While Downtown, take a break for lunch. Sample Mexican food along Olvera Street, a block-long pedestrian passageway dating from the early 19th century, or enjoy dim sum in Chinatown or sushi or ramen in Little Tokyo. There’s also the option of grabbing a bite at the Grand Central Market, a cavernous 1897 hall now filled with hip international food stalls. Afterward, pop across Broadway to peek inside the historic Bradbury Building (1897, George H. Wyman), immortalized in the movie “Blade Runner.” Marvel at the fantastical five-story atrium of red oak, wrought iron, pink Belgian marble, and glazed yellow brick.

Young architectural draftsman George H. Wyman was inspired by a description of a futuristic building circa 2000 in Edward Bellamy’s novel Looking Backward, resulting in the wood-and-wrought-iron atrium of the 1893 Bradbury Building. Photo courtesy of L.A. Conservancy/Annie Laskey

Once you’ve refueled, continue your creative journey with a stop at The Broad, a contemporary art museum that opened in 2015 and features works by Jean-Michel Basquiat, Roy Lichtenstein, Kara Walker, Andy Warhol, and Christopher Wool, among many others. Then seek serenity in the postmodern Cathedral of Our Lady of the Angels (2002, José Rafael Moneo). Designed by the Spanish architect, this contemporary cathedral has virtually no right angles, which imparts a sense of mystery.

Less than half a mile east of the Academy Museum on Wilshire, the La Brea Tar Pits trapped now-extinct mammals, including saber-tooth cats, giant sloths, and wooly mammoths, from about 38,000 years ago. The fossilized skeletons are now on view in an adjacent museum. Photo courtesy of La Brea Tar Pits

End your day Downtown with a Los Angeles Philharmonic performance inside the swooping, gleaming stainless-steel forms of Disney Concert Hall (2003, Frank Gehry) or a show across the street at the Music Center (1964, Welton Becket & Associates).

Since 1929, Wilshire Boulevard Temple — inspired by Byzantine architecture with Art Deco flourishes — has served as a vital spiritual and cultural center for the city’s Jewish community and Los Angeles at large. Photo courtesy of L.A. Conservancy/Adrian Scott Fine

Day Two: Wilshire Boulevard

Your second day focuses on a historic street: Wilshire Boulevard, the 16-mile-long thoroughfare stretching westward from Downtown to Santa Monica. Resume your architectural tour at Bullocks Wilshire (1929, Parkinson & Parkinson). Originally a luxury department store with large display windows to attract passing motorists, the block-long structure includes lavish ornamentation in green-tarnished copper. Though now occupied by Southwestern Law School, its deluxe interiors can be seen through tours organized by Friends of Bullocks Wilshire.
---------------
Exercises to complete =>
A: In the Los Angeles architecture text, what year did The Broad open?
B: List every artist the Los Angeles architecture text names as having works at The Broad.
These lines come from a separate source.

Saved entries =>
---------------
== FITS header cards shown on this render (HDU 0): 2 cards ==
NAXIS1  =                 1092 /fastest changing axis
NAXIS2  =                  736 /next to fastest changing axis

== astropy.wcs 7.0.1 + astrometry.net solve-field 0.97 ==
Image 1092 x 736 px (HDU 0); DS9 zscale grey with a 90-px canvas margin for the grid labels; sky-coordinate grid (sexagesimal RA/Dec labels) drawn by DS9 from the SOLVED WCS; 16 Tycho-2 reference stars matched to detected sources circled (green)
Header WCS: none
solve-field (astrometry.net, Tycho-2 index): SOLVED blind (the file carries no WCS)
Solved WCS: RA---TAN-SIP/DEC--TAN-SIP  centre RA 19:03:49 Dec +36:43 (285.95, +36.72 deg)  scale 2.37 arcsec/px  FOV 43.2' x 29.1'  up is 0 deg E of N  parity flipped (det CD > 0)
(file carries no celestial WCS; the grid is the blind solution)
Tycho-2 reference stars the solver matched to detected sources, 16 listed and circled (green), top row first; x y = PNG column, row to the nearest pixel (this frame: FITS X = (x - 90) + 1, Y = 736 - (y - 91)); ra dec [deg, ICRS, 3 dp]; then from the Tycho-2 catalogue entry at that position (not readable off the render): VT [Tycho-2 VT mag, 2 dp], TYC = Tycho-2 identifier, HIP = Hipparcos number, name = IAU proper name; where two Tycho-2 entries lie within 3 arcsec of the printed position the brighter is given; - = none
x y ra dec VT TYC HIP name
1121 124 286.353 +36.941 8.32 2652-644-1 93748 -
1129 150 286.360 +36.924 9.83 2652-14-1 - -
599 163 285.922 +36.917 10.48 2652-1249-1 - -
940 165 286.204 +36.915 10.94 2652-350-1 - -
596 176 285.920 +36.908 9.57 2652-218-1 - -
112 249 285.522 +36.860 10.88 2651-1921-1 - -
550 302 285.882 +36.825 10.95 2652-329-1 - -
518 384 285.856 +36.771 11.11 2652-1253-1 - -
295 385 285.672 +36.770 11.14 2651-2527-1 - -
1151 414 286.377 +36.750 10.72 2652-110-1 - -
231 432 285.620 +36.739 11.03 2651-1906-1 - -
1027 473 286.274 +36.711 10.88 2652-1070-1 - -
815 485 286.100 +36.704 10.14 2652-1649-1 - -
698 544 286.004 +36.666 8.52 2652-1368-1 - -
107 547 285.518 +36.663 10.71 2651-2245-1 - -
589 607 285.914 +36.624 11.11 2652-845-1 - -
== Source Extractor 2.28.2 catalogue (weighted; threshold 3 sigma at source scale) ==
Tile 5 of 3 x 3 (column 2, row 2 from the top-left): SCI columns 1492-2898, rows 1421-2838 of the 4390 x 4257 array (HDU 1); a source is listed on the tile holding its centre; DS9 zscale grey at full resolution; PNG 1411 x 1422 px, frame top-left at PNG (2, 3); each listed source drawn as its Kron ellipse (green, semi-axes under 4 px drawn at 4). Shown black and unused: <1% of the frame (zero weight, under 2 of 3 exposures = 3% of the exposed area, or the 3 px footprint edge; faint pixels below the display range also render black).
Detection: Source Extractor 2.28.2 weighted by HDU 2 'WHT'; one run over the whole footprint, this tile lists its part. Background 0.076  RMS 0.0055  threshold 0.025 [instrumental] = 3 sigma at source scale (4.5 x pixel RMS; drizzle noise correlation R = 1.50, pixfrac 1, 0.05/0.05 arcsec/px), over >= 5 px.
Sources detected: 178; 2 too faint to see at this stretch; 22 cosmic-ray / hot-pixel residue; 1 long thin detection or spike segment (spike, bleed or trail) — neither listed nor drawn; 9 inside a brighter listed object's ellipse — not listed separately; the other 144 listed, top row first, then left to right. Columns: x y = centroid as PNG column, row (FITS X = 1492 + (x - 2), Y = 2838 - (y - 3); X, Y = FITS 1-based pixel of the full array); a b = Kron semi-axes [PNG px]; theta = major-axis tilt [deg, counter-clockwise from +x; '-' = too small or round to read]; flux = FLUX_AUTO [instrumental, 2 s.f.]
---------------
Task results =>
A: 2015

B: Jean-Michel Basquiat, Roy Lichtenstein, Kara Walker, Andy Warhol, Christopher Wool